# Show square inscribed in circle has maximum area

1. Sep 6, 2010

### t_n_p

1. The problem statement, all variables and given/known data
Show that the square, when inscribed in a circle, has the largest area of all the 4-sided polygons. Try to show that all sides of a quadrilateral of maximal area have to be of
equal length.

3. The attempt at a solution
How do you start?
I don't get how showing the sides are equal will help prove that the square has maximal area.
Any hints?

2. Sep 6, 2010

### Staff: Mentor

Try to express surface of the inscribed 4-sided polygon as a function of the length of its sides. General case will be more difficult, but for a specific case of rectangle it should be relatively easy to express lengths as a function of one variable.

Once you have that, find maximum.

3. Sep 6, 2010

### t_n_p

I don't quite understand.
Say I have a square, let the side length = a.

area = a^2.
Then maximize by taking derivative?

4. Sep 6, 2010

### rishicomplex

Real easy to prove with coordinate geometry, but you need to know the parametric equation of a circle and the area of a quadrilateral.
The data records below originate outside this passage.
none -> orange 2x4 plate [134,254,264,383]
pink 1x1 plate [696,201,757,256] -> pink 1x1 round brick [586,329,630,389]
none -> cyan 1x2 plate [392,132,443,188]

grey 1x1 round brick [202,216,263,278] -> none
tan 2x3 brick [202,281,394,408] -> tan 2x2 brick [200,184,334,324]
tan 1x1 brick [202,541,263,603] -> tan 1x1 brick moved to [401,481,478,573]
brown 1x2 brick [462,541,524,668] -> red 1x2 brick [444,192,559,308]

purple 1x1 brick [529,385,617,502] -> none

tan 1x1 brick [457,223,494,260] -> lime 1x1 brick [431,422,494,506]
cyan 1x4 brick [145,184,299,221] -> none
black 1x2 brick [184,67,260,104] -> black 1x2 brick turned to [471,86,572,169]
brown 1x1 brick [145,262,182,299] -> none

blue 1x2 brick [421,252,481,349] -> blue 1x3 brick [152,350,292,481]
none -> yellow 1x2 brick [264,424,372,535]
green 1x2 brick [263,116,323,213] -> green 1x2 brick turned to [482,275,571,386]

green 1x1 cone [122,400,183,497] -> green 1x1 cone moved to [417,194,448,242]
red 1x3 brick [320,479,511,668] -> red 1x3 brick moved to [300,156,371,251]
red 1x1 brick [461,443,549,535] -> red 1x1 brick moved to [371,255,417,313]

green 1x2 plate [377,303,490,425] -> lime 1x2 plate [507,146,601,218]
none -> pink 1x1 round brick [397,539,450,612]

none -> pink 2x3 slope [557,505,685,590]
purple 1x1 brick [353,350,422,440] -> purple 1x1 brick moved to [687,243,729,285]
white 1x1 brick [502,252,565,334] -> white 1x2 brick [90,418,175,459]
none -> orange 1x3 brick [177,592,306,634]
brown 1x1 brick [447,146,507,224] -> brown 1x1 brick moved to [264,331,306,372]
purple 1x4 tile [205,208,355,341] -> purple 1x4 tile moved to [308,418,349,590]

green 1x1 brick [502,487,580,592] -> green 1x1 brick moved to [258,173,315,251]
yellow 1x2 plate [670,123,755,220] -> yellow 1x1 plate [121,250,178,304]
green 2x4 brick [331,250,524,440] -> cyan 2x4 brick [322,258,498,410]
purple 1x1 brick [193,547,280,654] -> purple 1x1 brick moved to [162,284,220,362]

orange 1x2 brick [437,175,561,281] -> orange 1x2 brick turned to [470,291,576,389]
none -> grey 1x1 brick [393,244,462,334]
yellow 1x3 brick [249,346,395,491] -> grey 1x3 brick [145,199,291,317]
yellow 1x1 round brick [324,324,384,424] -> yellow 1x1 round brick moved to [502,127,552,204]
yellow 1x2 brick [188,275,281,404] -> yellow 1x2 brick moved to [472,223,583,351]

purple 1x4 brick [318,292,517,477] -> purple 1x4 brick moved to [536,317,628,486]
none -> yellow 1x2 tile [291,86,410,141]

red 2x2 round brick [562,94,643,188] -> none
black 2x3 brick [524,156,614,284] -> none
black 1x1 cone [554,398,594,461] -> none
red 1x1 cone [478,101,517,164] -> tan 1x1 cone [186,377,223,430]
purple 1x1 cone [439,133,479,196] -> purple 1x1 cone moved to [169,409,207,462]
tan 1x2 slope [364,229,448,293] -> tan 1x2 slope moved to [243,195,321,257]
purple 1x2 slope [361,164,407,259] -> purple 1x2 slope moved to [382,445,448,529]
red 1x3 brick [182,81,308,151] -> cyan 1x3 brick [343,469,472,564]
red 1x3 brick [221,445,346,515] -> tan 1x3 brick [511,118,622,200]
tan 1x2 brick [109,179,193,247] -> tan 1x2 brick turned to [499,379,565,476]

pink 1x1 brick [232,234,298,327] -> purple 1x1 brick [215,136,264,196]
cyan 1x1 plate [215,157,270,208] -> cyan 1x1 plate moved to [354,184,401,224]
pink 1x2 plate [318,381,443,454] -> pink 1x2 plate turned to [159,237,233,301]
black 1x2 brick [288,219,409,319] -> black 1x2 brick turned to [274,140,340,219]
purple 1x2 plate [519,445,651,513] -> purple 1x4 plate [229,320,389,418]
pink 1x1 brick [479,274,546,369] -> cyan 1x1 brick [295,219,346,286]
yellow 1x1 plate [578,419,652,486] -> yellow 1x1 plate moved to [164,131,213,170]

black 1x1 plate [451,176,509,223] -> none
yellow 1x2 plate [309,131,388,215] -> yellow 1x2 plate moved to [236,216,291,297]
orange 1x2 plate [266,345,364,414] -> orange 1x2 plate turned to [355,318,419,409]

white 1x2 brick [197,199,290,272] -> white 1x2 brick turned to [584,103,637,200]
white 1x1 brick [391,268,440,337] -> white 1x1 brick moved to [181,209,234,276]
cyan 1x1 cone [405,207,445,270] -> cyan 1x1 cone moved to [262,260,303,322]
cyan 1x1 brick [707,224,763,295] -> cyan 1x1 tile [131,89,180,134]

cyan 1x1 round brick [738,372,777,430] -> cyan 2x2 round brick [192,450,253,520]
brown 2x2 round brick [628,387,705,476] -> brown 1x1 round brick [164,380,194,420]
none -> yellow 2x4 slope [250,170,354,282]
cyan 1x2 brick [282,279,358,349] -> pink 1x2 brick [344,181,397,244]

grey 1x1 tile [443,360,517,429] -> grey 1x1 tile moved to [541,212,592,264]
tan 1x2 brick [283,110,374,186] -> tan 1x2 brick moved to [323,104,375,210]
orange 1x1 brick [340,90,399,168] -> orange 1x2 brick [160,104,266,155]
Any point on a circle (with origin as centre and radius r) is (r cosx, r sinx)
and area of a quadrilateral with vertices (x1, y1), (x2, y2), (x3, y3), (x4, y4),
is #8 here http://www.mathisfunforum.com/viewtopic.php?id=3301

take four points, put them in the formula, the result becomes obvious

5. Sep 6, 2010

### t_n_p

that gives me the area, but it doesnt prove that it is the maximum area for a 4 sided shape.

6. Sep 6, 2010

### rishicomplex

it does! the result for area of a general quadrilateral in a circle comes to be (assuming radius r and angles A, B, C, D
r2/2[sin(A-B) + sin(B-C) + sin(C-D) + sin(D-A)]
the maximum value of which (2r2) is attained only when each of the angular differences is 90 degrees which results in a square

did u try solving it? you need basic trignometric formulae